_TO DO_
Each entry is to be given again exactly; drop the images.

_PROVIDED ENTRIES_
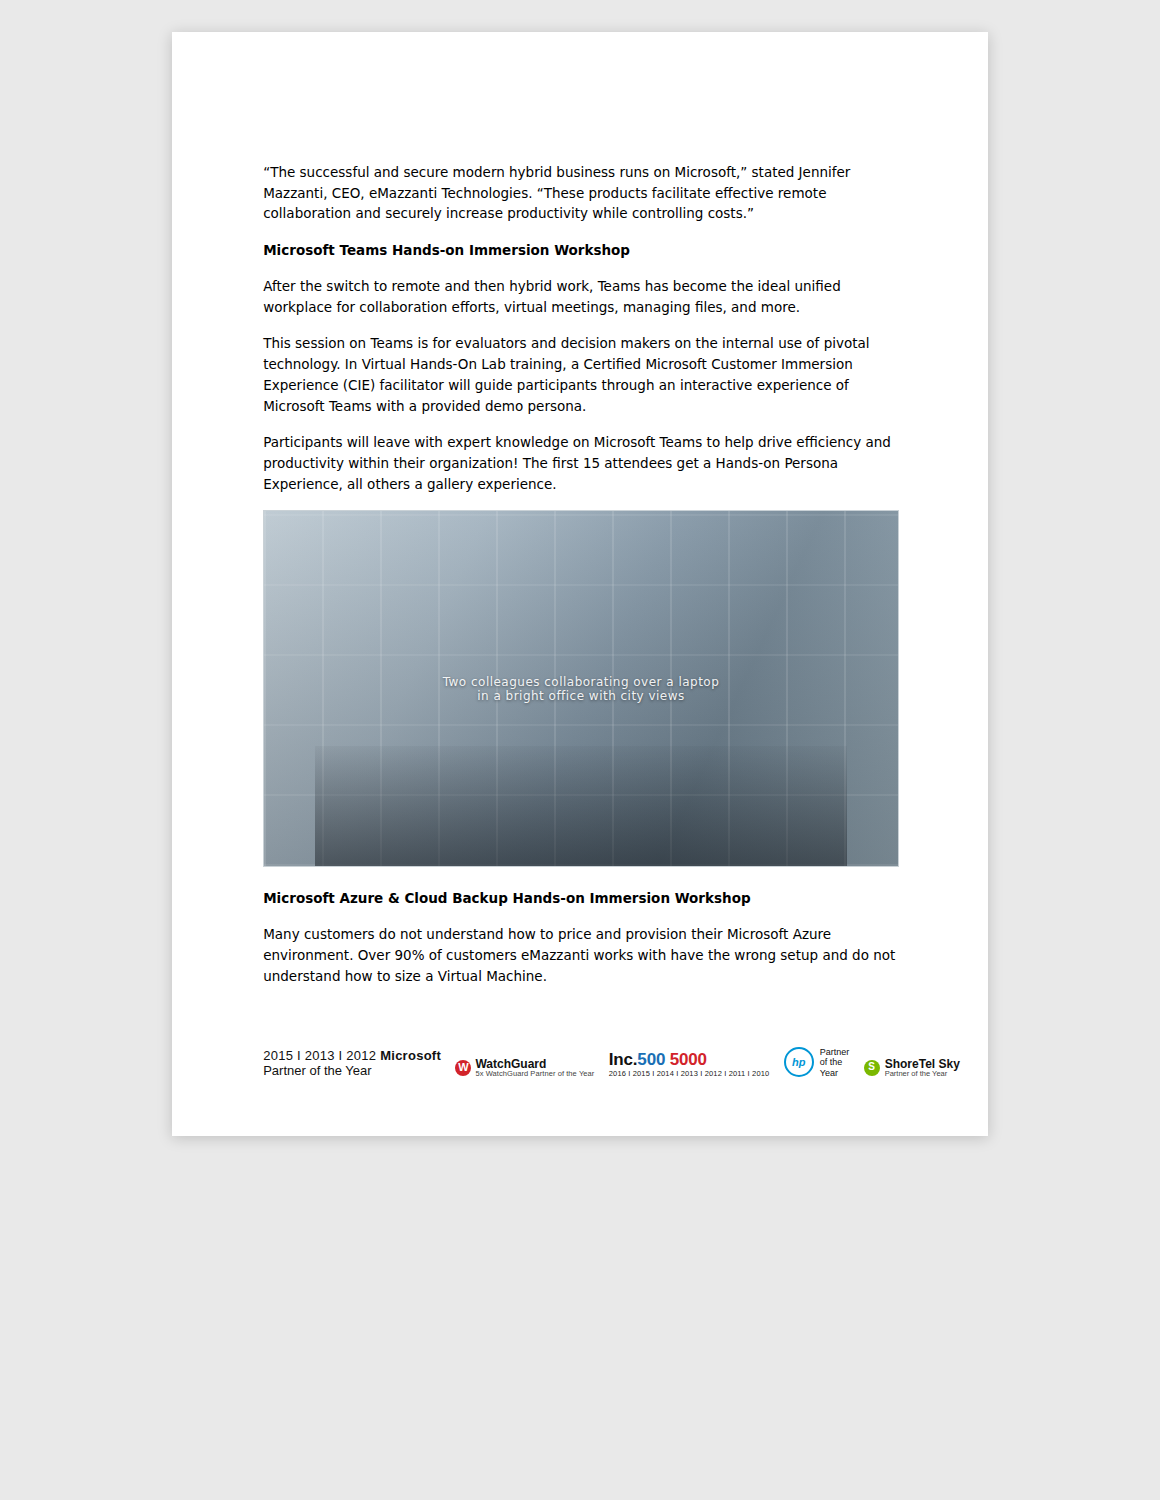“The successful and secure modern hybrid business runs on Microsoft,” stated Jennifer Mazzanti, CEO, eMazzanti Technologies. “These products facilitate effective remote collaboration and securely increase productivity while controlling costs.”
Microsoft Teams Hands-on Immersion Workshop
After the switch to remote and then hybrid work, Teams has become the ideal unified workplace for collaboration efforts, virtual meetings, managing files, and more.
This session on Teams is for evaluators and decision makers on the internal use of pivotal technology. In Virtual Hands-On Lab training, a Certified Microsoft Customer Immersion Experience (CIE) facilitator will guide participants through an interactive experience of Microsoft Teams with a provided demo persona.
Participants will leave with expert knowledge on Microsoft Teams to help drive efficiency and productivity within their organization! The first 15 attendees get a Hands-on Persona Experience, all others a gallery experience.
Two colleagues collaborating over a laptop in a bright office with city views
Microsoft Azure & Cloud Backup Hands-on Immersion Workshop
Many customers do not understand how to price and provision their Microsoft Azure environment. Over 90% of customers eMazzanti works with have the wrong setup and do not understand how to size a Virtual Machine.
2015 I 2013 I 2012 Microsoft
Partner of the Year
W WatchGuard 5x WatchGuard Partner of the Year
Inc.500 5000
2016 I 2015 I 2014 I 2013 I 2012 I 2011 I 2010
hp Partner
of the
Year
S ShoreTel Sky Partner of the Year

_YOUR SOLUTION_
“The successful and secure modern hybrid business runs on Microsoft,” stated Jennifer Mazzanti, CEO, eMazzanti Technologies. “These products facilitate effective remote collaboration and securely increase productivity while controlling costs.”
Microsoft Teams Hands-on Immersion Workshop
After the switch to remote and then hybrid work, Teams has become the ideal unified workplace for collaboration efforts, virtual meetings, managing files, and more.
This session on Teams is for evaluators and decision makers on the internal use of pivotal technology. In Virtual Hands-On Lab training, a Certified Microsoft Customer Immersion Experience (CIE) facilitator will guide participants through an interactive experience of Microsoft Teams with a provided demo persona.
Participants will leave with expert knowledge on Microsoft Teams to help drive efficiency and productivity within their organization! The first 15 attendees get a Hands-on Persona Experience, all others a gallery experience.
Two colleagues collaborating over a laptop in a bright office with city views
Microsoft Azure & Cloud Backup Hands-on Immersion Workshop
Many customers do not understand how to price and provision their Microsoft Azure environment. Over 90% of customers eMazzanti works with have the wrong setup and do not understand how to size a Virtual Machine.
2015 I 2013 I 2012 Microsoft
Partner of the Year
W WatchGuard 5x WatchGuard Partner of the Year
Inc.500 5000
2016 I 2015 I 2014 I 2013 I 2012 I 2011 I 2010
hp Partner
of the
Year
S ShoreTel Sky Partner of the Year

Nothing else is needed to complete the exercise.